§ TASKS TO COMPLETE:
**A.** Please repeat everything in the Appleby school excerpt from "Sir John Moore Church" down to "last Ofsted inspection.", word for word.
**B.** In the Appleby school excerpt, in what year did Sir John Moore become Lord Mayor of London?

§ EXCERPT:
___
Sir John Moore Church of England Primary School, previously known as Appleby Grammar School, is a junior school situated in the village of Appleby Magna, in Leicestershire, England. The school was constructed between 1693 and 1697, based on an original design by Sir Christopher Wren and Sir William Wilson. The school was established and financed by Sir John Moore, the younger son of the local squire who became Lord Mayor and Alderman of London. The school occupies an elevated position to the south of the village and sits in its own walled, landscaped grounds totaling just over 3.5 acre. The main school building is Grade I listed; the gates, gatepiers, wall and outbuildings are all Grade II listed. The primary school was rated "outstanding" in its last Ofsted inspection.

==Sir John Moore==
Sir John Moore was second son of Charles Moore Esq., owner of Appleby Parva Manor (later demolished to create Appleby Hall). His elder brother, also called Charles, was expected to inherit the family estates; as second son, John, was expected to make his own way in the world. John went to London to make a living as a merchant. He made his fortune in the City of London, was knighted, became Lord Mayor of London in 1681 (during the reign of King Charles II) and eventually an Alderman of London.

Moore had no children and, wishing to use his wealth to benefit his home village, financed the building of a school next to his father's estate.
___
Records held in a dataset
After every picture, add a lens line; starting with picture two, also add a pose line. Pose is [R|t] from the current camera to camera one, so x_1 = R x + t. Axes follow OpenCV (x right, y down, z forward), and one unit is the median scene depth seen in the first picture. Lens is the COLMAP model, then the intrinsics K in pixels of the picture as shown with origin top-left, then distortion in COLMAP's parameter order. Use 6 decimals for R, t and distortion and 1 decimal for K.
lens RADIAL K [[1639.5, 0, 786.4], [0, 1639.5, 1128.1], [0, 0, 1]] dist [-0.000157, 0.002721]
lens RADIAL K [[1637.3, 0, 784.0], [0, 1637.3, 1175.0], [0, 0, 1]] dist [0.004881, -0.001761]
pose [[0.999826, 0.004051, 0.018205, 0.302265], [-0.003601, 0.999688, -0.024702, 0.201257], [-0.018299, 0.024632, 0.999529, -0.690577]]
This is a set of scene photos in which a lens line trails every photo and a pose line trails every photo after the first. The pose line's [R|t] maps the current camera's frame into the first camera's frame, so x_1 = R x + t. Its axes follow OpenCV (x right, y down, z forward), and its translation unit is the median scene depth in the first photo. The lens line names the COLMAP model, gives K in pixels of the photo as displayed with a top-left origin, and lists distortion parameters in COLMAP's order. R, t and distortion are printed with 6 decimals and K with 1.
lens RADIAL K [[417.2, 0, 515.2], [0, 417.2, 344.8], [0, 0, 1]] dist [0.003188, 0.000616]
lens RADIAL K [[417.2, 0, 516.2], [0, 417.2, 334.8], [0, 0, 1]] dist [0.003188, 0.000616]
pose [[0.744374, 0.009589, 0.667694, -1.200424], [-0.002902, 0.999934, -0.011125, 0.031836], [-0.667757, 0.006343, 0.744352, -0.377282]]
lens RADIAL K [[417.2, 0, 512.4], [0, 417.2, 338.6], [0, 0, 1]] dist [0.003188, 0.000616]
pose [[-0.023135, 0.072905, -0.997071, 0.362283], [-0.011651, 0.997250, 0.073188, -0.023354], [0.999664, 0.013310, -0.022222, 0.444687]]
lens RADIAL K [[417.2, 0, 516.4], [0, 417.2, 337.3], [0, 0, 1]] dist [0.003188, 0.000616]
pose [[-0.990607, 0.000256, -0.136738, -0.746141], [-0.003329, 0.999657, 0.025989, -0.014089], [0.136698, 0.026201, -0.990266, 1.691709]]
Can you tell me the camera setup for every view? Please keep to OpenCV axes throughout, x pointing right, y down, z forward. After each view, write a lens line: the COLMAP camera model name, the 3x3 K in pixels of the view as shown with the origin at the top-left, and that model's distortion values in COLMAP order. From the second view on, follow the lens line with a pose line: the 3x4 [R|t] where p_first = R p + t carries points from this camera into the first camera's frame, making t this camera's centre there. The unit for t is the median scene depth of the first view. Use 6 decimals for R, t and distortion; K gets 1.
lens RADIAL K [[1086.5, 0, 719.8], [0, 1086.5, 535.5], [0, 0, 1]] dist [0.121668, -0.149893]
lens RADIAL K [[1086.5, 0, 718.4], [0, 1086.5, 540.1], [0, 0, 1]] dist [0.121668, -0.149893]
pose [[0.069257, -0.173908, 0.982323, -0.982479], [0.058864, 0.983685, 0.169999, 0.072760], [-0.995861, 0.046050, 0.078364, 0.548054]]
___
§ SOLUTIONS TO THE PROBLEMS:
**A.**
Sir John Moore Church of England Primary School, previously known as Appleby Grammar School, is a junior school situated in the village of Appleby Magna, in Leicestershire, England. The school was constructed between 1693 and 1697, based on an original design by Sir Christopher Wren and Sir William Wilson. The school was established and financed by Sir John Moore, the younger son of the local squire who became Lord Mayor and Alderman of London. The school occupies an elevated position to the south of the village and sits in its own walled, landscaped grounds totaling just over 3.5 acre. The main school building is Grade I listed; the gates, gatepiers, wall and outbuildings are all Grade II listed. The primary school was rated "outstanding" in its last Ofsted inspection.

**B.** 1681